• Ihre Aufgaben
(A) Beantworten Sie anhand des Eintrags zu Norbert Wollheim die folgenden Fragen:
(i) In welcher Stadt wurde Norbert Wollheim geboren?
(ii) Aus welchem Ort stammte sein Vater Moritz?
(iii) Welchen Beruf übte Fritz Levy aus, und wo?
(B) Schreiben Sie aus dem Eintrag zu Norbert Wollheim den Abschnitt von „Wollheim, Norbert, Indexeintrag: Deutsche“ bis „York City). (jüdisch)“ wortgetreu ab.

• Dokumentauszug
□ □ □

Wollheim, Norbert, Indexeintrag: Deutsche Biographie, https://www.deutsche-biographie.de/sfz142966.html [15.12.2025].

CC0

  • Wollheim, Norbert

    | Wirtschaftsprüfer, Steuerberater, Funktionär jüdischer Organisationen, * 26.4.1913 Berlin, † 1.11.1998 Queens (New York City). (jüdisch)

  • Genealogie

    V Moritz (1881–1942 Auschwitz), aus Ostrowo (Prov. Posen), Handelsvertr. ebd., später in B., im 1. Weltkrieg Soldat, Mitgl. d. Reichsbunds jüd. Frontsoldaten, S d. Heimann (Hermann?), preuß. Soldat, u. d. Bertha Agnielska;
    M Elsa (1877–1942 Auschwitz), aus B., T d. Moritz Cohn, preuß. Soldat, u. d. Frieda Cohn;
    Schw Ruth (1910–43 Auschwitz);
    1938 Rosa Mandelbrod (1912–43 Auschwitz), 2) 1947 Frieda (Friedel) Senta (1921–1977), Überlebende u. a. d. KZ Stutthof, T d. Georg Löwenberg (1879–1942) u. d. Taube Nochem (1887–1942), 3) Charlotte (1928 – vermutl. 2004, 1] Harry Sprung), emigrierte 1938 in d. USA, T d. Fritz Levy, Textilkaufm. in Aschaffenburg, u. d. Lucie N. N.;
    1 S aus 1) Uriel Peter (1939–42/43 Auschwitz), 1 S aus 2) Peter (1948–2015 Suizid), M. A., Ausbilder, Gesundheitsberater, Prof. in New York, Gründungsmitgl. d. Idaho Suicide Prevention Action Network,|1 T aus 2) Ruth Wachter Carroll (* 1950), in Lakewood (New Jersey USA), 2 Stief-S aus 3) Peter, Jeffrey, in Seattle.

□ □ □

• Gegebene Daten

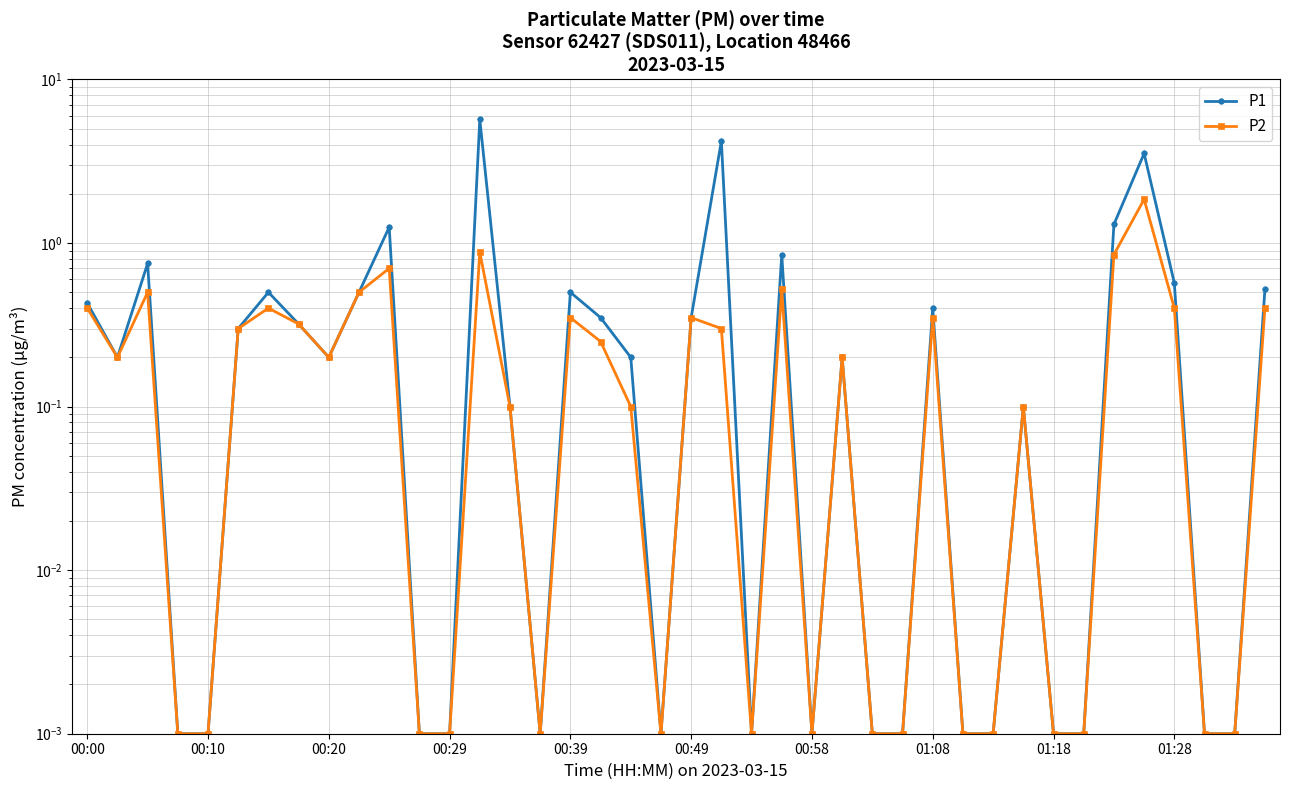

List the series in order of their peak value, highest first.

P1, P2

□ □ □

• Lösungen der Übung
(A)
(i) In Berlin.
(ii) Aus Ostrowo in der Provinz Posen.
(iii) Er war Textilkaufmann in Aschaffenburg.

(B)
Wollheim, Norbert, Indexeintrag: Deutsche Biographie, https://www.deutsche-biographie.de/sfz142966.html [15.12.2025].

CC0

  • Wollheim, Norbert

    | Wirtschaftsprüfer, Steuerberater, Funktionär jüdischer Organisationen, * 26.4.1913 Berlin, † 1.11.1998 Queens (New York City). (jüdisch)